Given how many people are losing their jobs, not to mention their "wealth," one would expect a mega-celebrity who dabbles daily in stories of suffering to show a bit more, er, sensitivity. Sure, she talked about helping people, but, for her, helping others is really about achieving a greater degree of success for yourself. Like everything else about the self-obsessed Oprah, in other words, her philanthropy is fundamentally selfish. It's all about her: I help other people; therefore, I am a good and successful and deserving person, and so I can fly around in my private jet with a clear conscience.
Well, isn't that fucking awesome?
Robert Frank of the WSJ, to whom I link above, praises Oprah, as you might expect, for being so honest. Well, it was honesty, I suppose, but it wasn't just the honesty of the shameless rich (Dennis Kozlowski comes to mind), it was the honesty of the self-absorbed egotist, the honesty of the self-deifier.
And what she reveals here is that she cares primarily about herself, not those she claims to help, or want to help. And yet why do so many people like her and adore her? Why is she so popular? Perhaps because she plays the part of the daytime cult of personality so well, because she oozes caring even as, beneath that veneer, she cares only about herself -- and her homes, and her jet, and everything else she has surrounded herself with, everything else she has bought. Her adorers buy the books she recommends and the various products she hocks (for she is all about the shameless product placement) and hang on her every word. They want to be like her, to be similarly good and successful and deserving, and to have the homes and the jet, for she is the embodiment of their dream, of the American Dream generally, conspicuous consumption with a conscience, happiness as material excess, the salvation of the soul reflected in wealth too vast to imagine.
The Gospel of Oprah is about the material and spiritual salvation of Oprah. It's all so thoroughly disgusting at this time of economic crisis, with so many people losing their homes and their jobs, their own dreams shattered, but it isn't any better even when things are going well. I'm sure it's great, in a way, to have a private jet, and to be able to afford to do whatever the hell you want whenever the hell you want, not to mention to have a massive ego trip of a TV show (where she can show off just how good and successful and deserving she is), but Oprah can take hers and shove it up her me-first righteousness.

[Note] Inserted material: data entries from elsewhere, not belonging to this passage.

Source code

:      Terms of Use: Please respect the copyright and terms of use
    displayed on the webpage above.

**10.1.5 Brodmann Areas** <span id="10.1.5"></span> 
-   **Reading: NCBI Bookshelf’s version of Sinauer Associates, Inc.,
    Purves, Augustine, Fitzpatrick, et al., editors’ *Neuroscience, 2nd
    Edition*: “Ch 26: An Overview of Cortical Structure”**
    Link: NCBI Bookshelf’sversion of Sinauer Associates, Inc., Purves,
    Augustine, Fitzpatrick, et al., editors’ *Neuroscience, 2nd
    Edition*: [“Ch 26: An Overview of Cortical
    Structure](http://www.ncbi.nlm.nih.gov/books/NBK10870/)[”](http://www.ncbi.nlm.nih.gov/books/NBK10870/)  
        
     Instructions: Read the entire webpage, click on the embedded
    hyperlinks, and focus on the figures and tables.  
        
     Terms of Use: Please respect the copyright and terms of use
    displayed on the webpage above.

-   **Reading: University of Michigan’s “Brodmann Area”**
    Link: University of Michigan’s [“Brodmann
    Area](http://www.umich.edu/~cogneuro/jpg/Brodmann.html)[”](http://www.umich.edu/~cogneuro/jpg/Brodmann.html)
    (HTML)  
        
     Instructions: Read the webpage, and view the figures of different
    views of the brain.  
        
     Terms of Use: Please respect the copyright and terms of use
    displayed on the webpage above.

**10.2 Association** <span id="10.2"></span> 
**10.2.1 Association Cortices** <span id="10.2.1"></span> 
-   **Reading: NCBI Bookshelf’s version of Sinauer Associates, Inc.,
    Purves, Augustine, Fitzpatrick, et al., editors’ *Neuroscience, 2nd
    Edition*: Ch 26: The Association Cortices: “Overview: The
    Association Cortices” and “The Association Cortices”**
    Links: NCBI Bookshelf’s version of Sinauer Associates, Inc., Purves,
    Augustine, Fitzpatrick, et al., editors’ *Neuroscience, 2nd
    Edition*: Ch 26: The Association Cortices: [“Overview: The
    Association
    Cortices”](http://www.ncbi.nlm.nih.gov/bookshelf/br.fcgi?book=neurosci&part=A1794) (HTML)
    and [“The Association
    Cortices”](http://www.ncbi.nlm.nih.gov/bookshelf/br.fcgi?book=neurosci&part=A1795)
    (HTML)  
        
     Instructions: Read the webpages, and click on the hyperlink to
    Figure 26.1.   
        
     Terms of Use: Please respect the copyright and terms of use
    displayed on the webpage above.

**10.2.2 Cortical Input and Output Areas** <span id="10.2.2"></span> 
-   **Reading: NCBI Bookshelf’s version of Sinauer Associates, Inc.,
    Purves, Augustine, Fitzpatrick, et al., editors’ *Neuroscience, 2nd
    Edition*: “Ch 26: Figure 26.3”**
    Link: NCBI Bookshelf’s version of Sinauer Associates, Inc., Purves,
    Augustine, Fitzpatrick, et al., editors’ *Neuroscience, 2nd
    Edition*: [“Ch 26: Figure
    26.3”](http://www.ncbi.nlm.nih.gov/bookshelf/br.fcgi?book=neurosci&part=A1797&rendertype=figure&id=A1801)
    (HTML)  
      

Labels: Oprah Winfrey, wealth
4 Comments:
Amen. During the worst economic crisis in my lifetime, Duke chooses the wealthiest woman in the world to speak, and she flaunts her luxuries... great moral booster to the future workforce of America... it's as if she said, "Look what I have achieved! Too bad your future looks grim," and wraps up her speech with an evil laugh.
By FluiD, at 6:39 PM
I agree, FluiD.
By Michael J.W. Stickings, at 12:21 AM
Still, if her career has been about her, at least it hasn't all been -- like Rush Limbaugh's career -- all about slander, libel and sedition. It hasn't been all about harming the country and destroying people who don't lick the tires of their private jets.
By Capt. Fogg, at 8:48 AM
Oprah Winfrey, shut up about your fabulous life. I used to like you now you GRATE ON MY NERVES...shut up, keep your so called fabulous life to your self....what a bore you are!